Parmi les anonymes tombés sous le coup de l'article 112, figure un chauffeur de taxi condamné à deux ans et demi de prison après que son passager a enregistré ses propos sur son téléphone. Un historien de premier plan a quant à lui fait l'objet d'une plainte pour avoir critiqué un roi dont le règne remonte à plus de 400 ans.

David Streckfuss, rare analyste basé en Thaïlande à accepter de commenter le sujet, s'attend à voir émerger «de plus en plus d'affaires», avec ces recours aux dénonciations par des informateurs au sein de la population.

Les affaires ouvertes après le coup sont désormais jugées devant des tribunaux militaires, compliquant encore la couverture de ces procès par les médias locaux et internationaux, soumis à une forte auto-censure sur le sujet.

Impossible par exemple de citer quelles scènes de la Fiancée du loup sont jugées diffamatoires au risque d'être également poursuivis. La police elle-même ne le précise pas.

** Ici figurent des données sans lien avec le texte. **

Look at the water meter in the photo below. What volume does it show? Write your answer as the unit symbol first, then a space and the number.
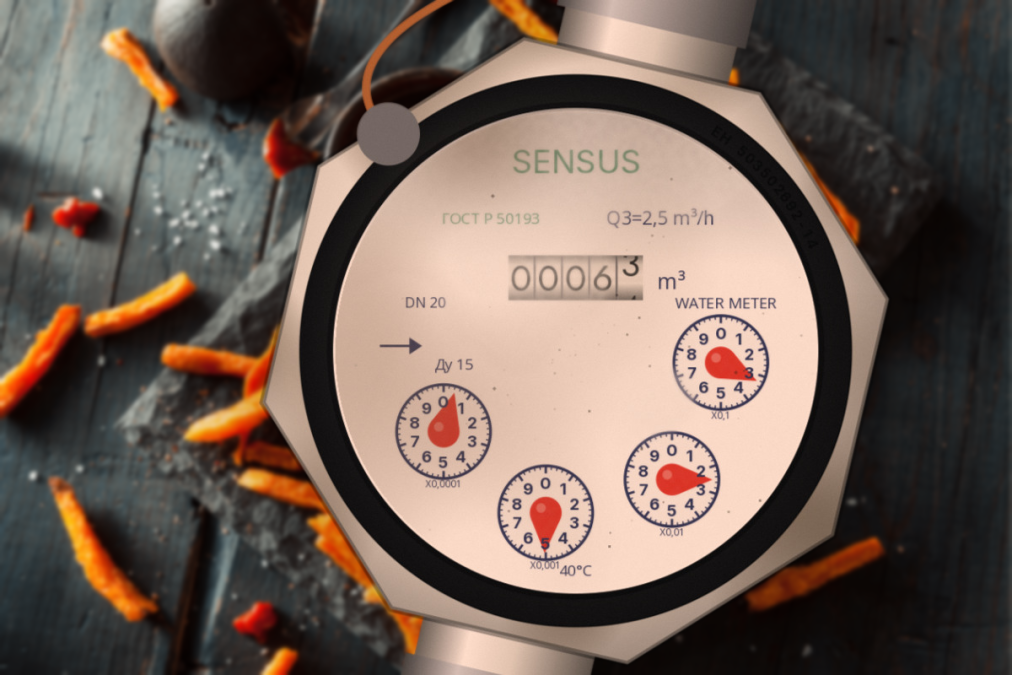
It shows m³ 63.3250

Un intellectuel proche des Chemises rouges (puissant mouvement pro-Thaksin), Jaran Ditapichai, est à l'origine de la participation de la troupe Prakai Fai aux commémorations à l'université Thammasat. Il est lui aussi poursuivi pour «lèse-majesté» et vient de recevoir le statut de réfugié politique en France.

Etre poursuivi pour lèse-majesté étant un marqueur à vie très handicapant dans la société thaïlandaise, le message lancé par les militaires aux dissidents en exil et plus largement à la population est clair. «Quand vous êtes accusé de l'article 112, vous ne pouvez jamais revenir en Thaïlande», dit-il.